Leftow goes on to suggest that substances may “supervene” on certain events – that is, necessarily, whenever events of type X,Y,Z occur, a substance of type S exists. So maybe the Father, Son, and Spirit are real substances because of certain events within God’s life (or his multiple “life-streams”). Well, maybe. I thought Leftow was identifying the Persons with those life-events, not saying that the Persons supervene on them. In any case, I don’t think Leftow wants to say that they are substances at all; if he does, his account will include four divine substances: God, the Father, the Son, and the Holy Spirit – which would take him pretty far outside the Latin tradition of trinitarian theorizing. I suppose his point is rather that the three Persons are… something like quasi-substances – substantial enough to avoid modalism, but not substances in the primary sense of the term.

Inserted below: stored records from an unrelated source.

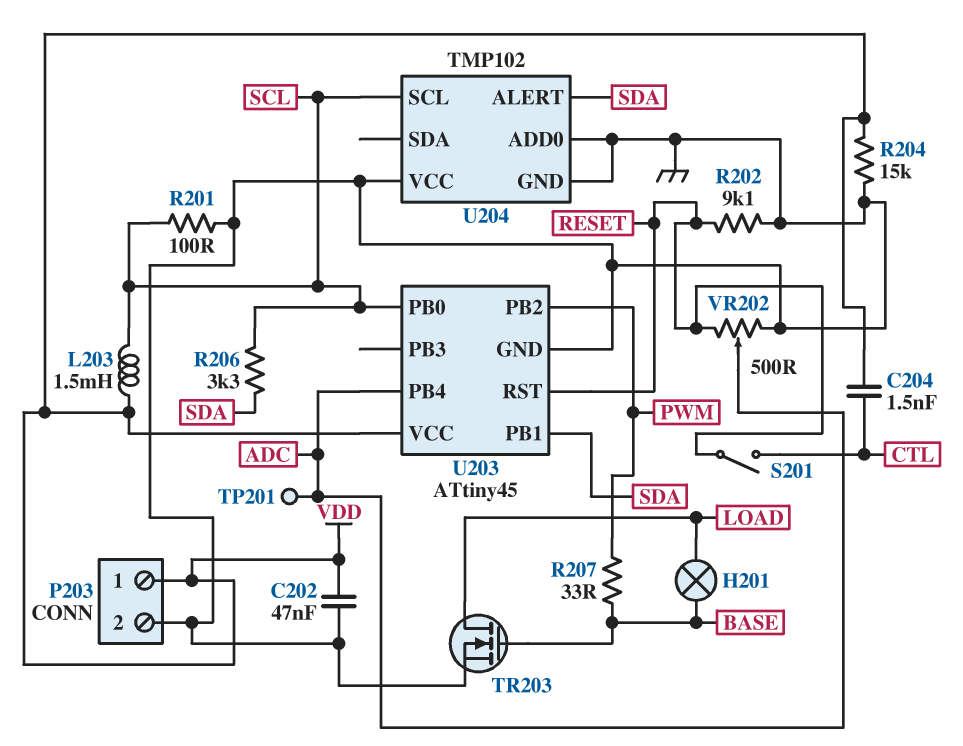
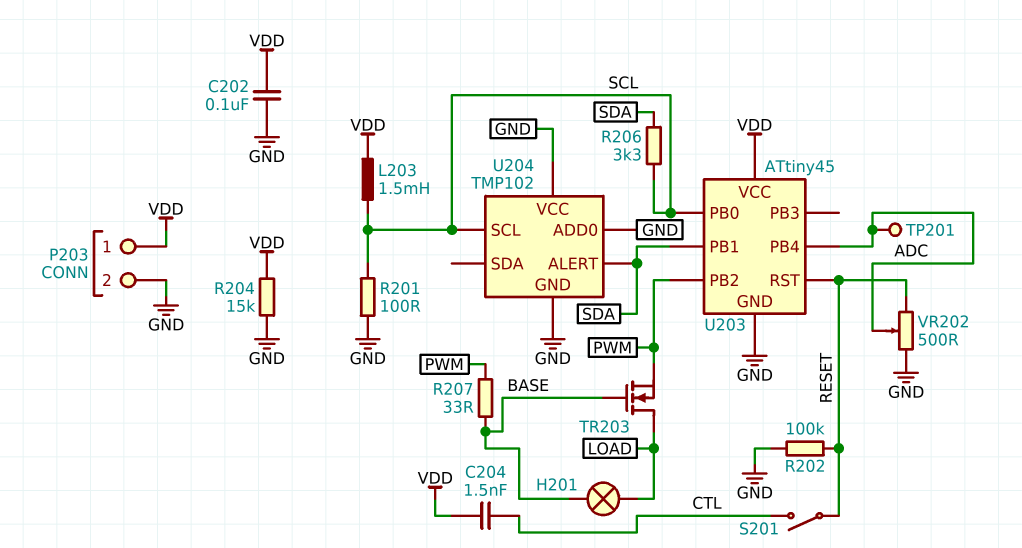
C202: 47nF (GND, VDD) -> 100nF (GND, VDD)
R202: 9.1k (GND, RESET) -> 100k (GND, RESET)
TR203: NMOS (G BASE, D LOAD, S GND) -> NMOS (G BASE, D LOAD, S PWM)

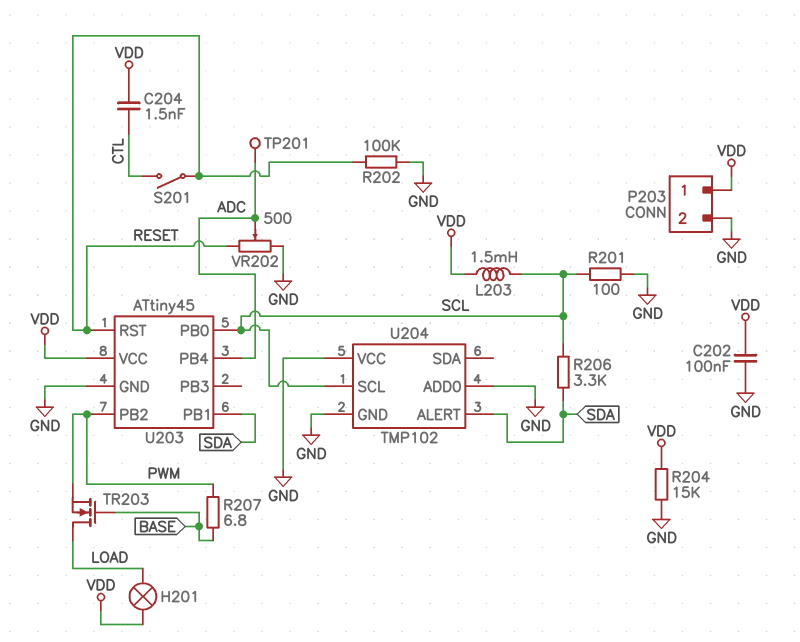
H201: lamp (BASE, LOAD) -> lamp (LOAD, VDD)
R207: 33 (BASE, PWM) -> 6.8 (BASE, PWM)

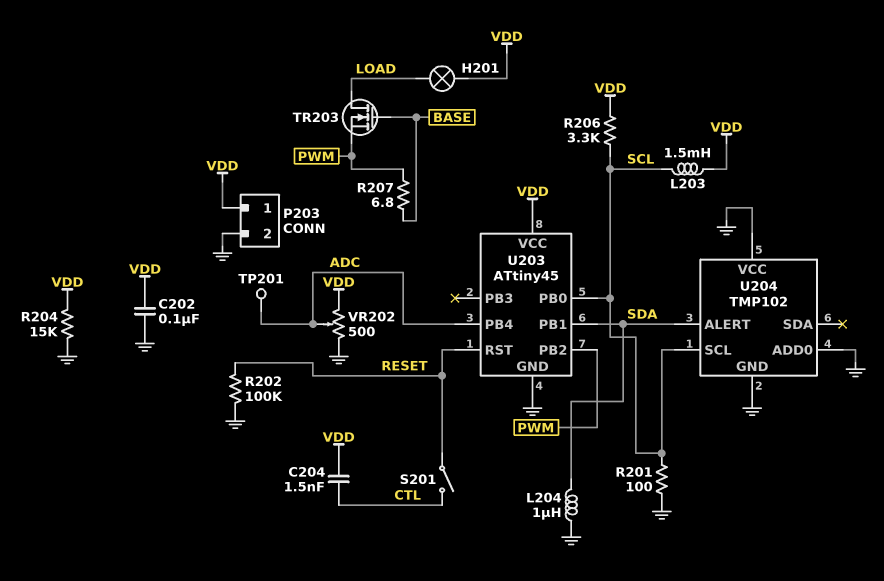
L204: none -> 1uH (GND, SDA)
R206: 3.3k (SCL, SDA) -> 3.3k (SCL, VDD)
VR202: 500 (GND, RESET, wiper ADC) -> 500 (GND, VDD, wiper ADC)

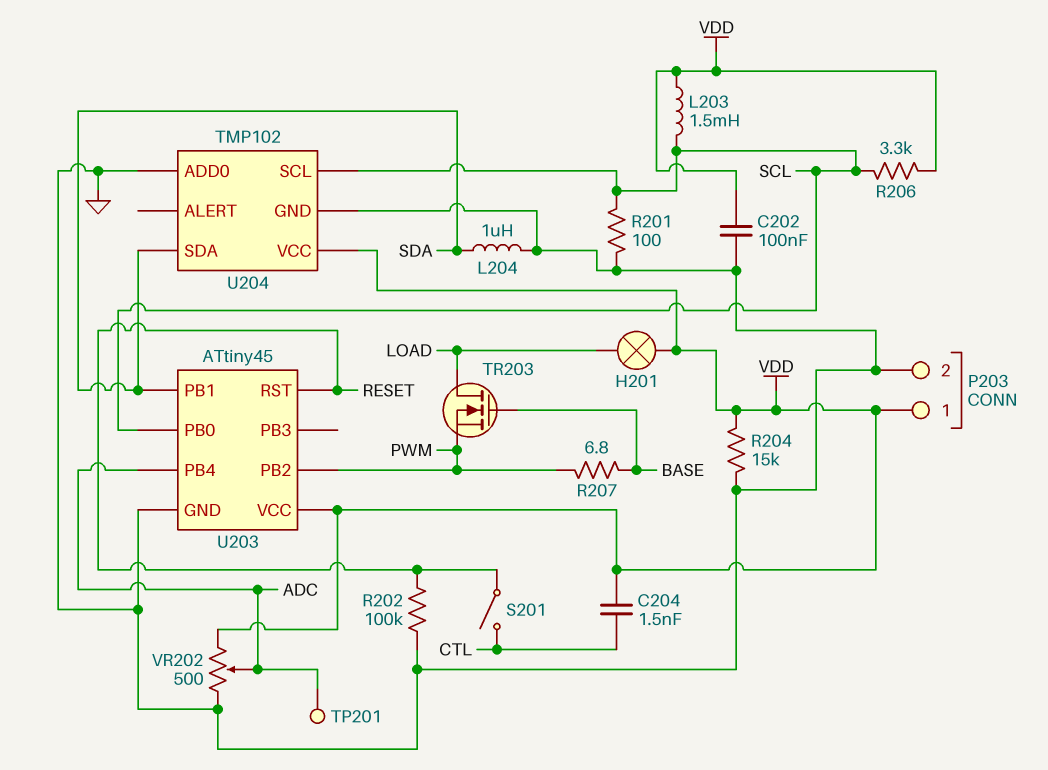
U204 pin ALERT: SDA -> none
U204 pin SDA: none -> SDA
U204 pin VCC: GND -> VDD

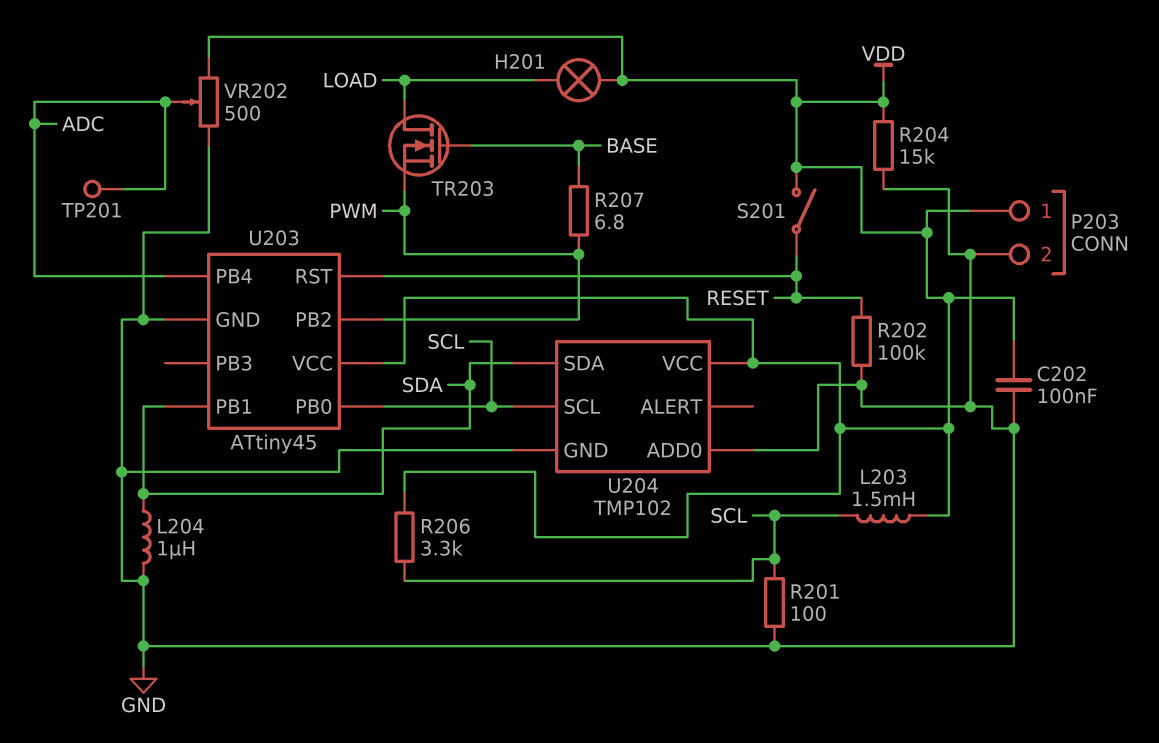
C204: 1.5nF (CTL, VDD) -> none
S201: switch (CTL, RESET) -> switch (RESET, VDD)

He admits at the end that he hasn’t addressed the issue of “what sorts of persons [the three divine] Persons are”. Well, to his great credit, he’s said more about the Persons than many Latin trinitarians have. He has said that they’re certain events, with God as their component substance. Hence, whatever else they are, they’re modes of God – ways God is. So as best I can tell, however the account is developed, it’ll still face the previously-noted problems for S-modalism. To get around those, he’d have to show, among other things, that it makes sense to think of these event-persons having personal relationships with each other, and with human beings.